Apoptotic PHEV-infected PK-15 cells stained with annexin V-FITC/PI were observed by fluorescence microscopy and analyzed by flow cytometry. (A) The samples were analyzed for green fluorescence (FITC) and red fluorescence (PI). Different labeling patterns of the PHEV-infected cells: early apoptotic cells, annexin V-FITC-positive and PI-negative cells (I); necrotic or late apoptotic cells, both annexin V-FITC- and PI-positive (II) cells; dead cells, Annexin V-FITC-negative and PI-positive cells (III). (B) The infected and mock-infected cells were harvested, stained with annexin V-FITC and PI, and analyzed by flow cytometry. Scatter plots of the annexin V-FITC/PI flow cytometry results of a representative experiment are presented below the graphs. The lower right quadrants represent cells in the early stage of apoptosis. The upper right quadrants represent cells in the late stage of apoptosis or necrotic cells. I-III: early and late apoptotic cells at 0, 72, and 96 h post-infection. (C) The data are expressed as the percentage of annexin V-FITC-positive cells (apoptotic cells) at different times. (two-way ANOVA with Bonferroni posttests *P < 0.05, **P < 0.01,***P < 0.001 compared with the data for mock-infected cells).

Fig. 3

Kinetics of the activity of caspase-3 (A), caspase-8 (B) and caspase-9 (C) in PHEV-infected (&) and mock-infected (&) cells.

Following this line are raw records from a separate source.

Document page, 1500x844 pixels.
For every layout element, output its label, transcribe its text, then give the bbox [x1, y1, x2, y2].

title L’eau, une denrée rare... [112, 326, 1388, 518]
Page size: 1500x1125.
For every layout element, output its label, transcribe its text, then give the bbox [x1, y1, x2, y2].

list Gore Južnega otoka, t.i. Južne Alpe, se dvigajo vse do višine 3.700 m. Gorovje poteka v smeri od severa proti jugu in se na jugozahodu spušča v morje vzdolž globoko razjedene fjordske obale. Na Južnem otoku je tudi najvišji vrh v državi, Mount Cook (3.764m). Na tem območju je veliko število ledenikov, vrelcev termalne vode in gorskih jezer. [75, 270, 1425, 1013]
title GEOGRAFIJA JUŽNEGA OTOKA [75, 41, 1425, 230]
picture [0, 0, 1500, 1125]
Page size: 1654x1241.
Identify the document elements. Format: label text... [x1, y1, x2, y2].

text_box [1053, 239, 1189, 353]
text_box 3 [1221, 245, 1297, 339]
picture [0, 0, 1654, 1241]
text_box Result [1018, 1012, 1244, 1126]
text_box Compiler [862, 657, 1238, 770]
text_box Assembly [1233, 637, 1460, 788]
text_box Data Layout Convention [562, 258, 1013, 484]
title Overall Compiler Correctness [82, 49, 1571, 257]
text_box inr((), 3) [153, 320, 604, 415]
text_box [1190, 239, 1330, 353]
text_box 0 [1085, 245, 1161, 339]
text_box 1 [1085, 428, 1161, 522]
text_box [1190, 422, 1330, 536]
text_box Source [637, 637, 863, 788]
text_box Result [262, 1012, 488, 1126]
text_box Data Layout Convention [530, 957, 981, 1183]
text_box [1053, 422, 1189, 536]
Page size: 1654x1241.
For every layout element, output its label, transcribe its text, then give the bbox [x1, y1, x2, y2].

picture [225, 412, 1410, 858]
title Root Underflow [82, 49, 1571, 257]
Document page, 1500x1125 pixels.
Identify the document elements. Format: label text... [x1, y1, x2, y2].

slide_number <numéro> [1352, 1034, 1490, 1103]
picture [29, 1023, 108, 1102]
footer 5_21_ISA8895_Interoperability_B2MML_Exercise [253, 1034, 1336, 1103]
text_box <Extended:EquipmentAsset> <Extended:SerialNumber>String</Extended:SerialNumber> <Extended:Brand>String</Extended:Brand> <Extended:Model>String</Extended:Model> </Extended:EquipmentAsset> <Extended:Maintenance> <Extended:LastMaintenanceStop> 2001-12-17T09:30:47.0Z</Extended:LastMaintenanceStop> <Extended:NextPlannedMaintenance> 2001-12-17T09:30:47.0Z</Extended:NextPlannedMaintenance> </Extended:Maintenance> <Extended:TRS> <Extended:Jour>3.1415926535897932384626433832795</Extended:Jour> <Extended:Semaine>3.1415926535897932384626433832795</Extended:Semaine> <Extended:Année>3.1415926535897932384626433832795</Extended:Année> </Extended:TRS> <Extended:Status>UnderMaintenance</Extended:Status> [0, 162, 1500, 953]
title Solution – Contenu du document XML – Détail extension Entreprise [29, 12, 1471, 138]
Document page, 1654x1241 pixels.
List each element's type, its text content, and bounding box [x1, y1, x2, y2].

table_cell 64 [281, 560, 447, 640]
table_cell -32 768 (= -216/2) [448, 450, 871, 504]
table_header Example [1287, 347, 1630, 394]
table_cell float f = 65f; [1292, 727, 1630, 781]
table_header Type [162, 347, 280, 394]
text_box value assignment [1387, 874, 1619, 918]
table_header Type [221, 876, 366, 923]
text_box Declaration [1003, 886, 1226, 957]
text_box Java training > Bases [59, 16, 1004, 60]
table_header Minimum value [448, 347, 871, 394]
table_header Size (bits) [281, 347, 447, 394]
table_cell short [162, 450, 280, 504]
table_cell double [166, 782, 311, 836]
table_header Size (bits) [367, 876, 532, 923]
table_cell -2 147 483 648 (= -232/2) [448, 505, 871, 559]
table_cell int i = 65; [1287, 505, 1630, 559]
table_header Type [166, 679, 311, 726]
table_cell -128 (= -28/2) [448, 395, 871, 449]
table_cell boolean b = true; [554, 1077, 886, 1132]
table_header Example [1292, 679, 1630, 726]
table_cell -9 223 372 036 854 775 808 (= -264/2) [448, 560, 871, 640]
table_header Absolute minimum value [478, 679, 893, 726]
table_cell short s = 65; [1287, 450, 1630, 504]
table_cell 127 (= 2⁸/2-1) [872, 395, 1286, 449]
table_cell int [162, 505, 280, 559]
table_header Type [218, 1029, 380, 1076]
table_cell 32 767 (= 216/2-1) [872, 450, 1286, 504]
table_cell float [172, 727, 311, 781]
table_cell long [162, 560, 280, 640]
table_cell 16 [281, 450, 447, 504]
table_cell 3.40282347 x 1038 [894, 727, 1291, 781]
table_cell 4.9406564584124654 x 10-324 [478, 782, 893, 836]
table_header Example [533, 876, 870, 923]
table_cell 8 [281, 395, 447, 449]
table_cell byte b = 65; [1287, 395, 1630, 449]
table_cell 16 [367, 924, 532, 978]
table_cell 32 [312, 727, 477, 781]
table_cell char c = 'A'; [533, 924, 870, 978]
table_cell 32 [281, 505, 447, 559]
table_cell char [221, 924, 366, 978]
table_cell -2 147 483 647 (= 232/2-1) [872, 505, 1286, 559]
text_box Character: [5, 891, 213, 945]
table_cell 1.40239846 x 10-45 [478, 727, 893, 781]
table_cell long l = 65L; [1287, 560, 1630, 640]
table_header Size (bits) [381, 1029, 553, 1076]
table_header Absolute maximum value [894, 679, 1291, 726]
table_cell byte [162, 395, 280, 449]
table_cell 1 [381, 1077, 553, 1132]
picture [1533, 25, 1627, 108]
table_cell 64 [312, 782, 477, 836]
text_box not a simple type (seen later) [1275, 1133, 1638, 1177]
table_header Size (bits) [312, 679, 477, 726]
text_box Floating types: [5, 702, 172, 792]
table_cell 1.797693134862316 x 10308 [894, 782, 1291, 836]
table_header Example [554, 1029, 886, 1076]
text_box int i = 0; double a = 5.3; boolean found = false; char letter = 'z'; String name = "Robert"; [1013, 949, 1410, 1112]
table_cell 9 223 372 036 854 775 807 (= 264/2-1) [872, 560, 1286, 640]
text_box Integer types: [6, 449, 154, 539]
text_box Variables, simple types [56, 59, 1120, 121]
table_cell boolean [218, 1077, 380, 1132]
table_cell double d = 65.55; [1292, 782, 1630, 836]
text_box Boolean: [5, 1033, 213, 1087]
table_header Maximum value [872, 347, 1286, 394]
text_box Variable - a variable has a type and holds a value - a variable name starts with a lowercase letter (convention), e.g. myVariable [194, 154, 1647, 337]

Caspase 3, 8 and 9-like protease activity was expressed as the percentage of the activity of mock-infected cells 0 h (control), which was given a value of 100. The data represent the mean values ± SD. (two-way ANOVA with Bonferroni posttests *P < 0.05, **P < 0.01,***P < 0.001 compared with the values for mock-infected cells).

Fig. 4

Effects of Z-VAD-FMK treatment on CPE, cell apoptosis and virus production in PHEV-infected PK-15 cells. (A) The data are expressed as the activity of caspase-3: mock-infected cells (Mock), Z-VAD-FMK treated cells (Z-VAD-FMK), DMSO treated cells (DMSO), cells infected with PHEV alone (PHEV), in the presence of DMSO (PHEV +DMSO) or Z-VAD-FMK (PHEV + Z-FMK-VAD). All determinations were done after 96 h of incubation. The data represent the mean values ± SD (unpaired-samples t-test **P < 0.01 compared with PHEV-infected cells). (B) Phase-contrast images of mock-infected (I), Z-VAD-FMK treated and infected (II), PHEV-infected (III), DMSO-treated and infected (IV), at an original magnification of 400. The experiment was performed in triplicate and repeated three times. (C) The data are expressed as the percentage of annexin V-FITC-positive (apoptotic cells) cells: mock-infected cells, cells treated with DMSO or Z-VAD-FMK, and cells infected with PHEV after 96 h of incubation (unpaired-samples t-test *P < 0.05 compared with the DMSO-treated and infected cells). (D) Virus titers at 96 h post-infection of PK-15 cells infected with PHEV alone (PHEV), in the presence of 0, 25, 50 and 80 μM Z-VAD-fmk (PHEV + Z-FMK), or DMSO (PHEV +DMSO).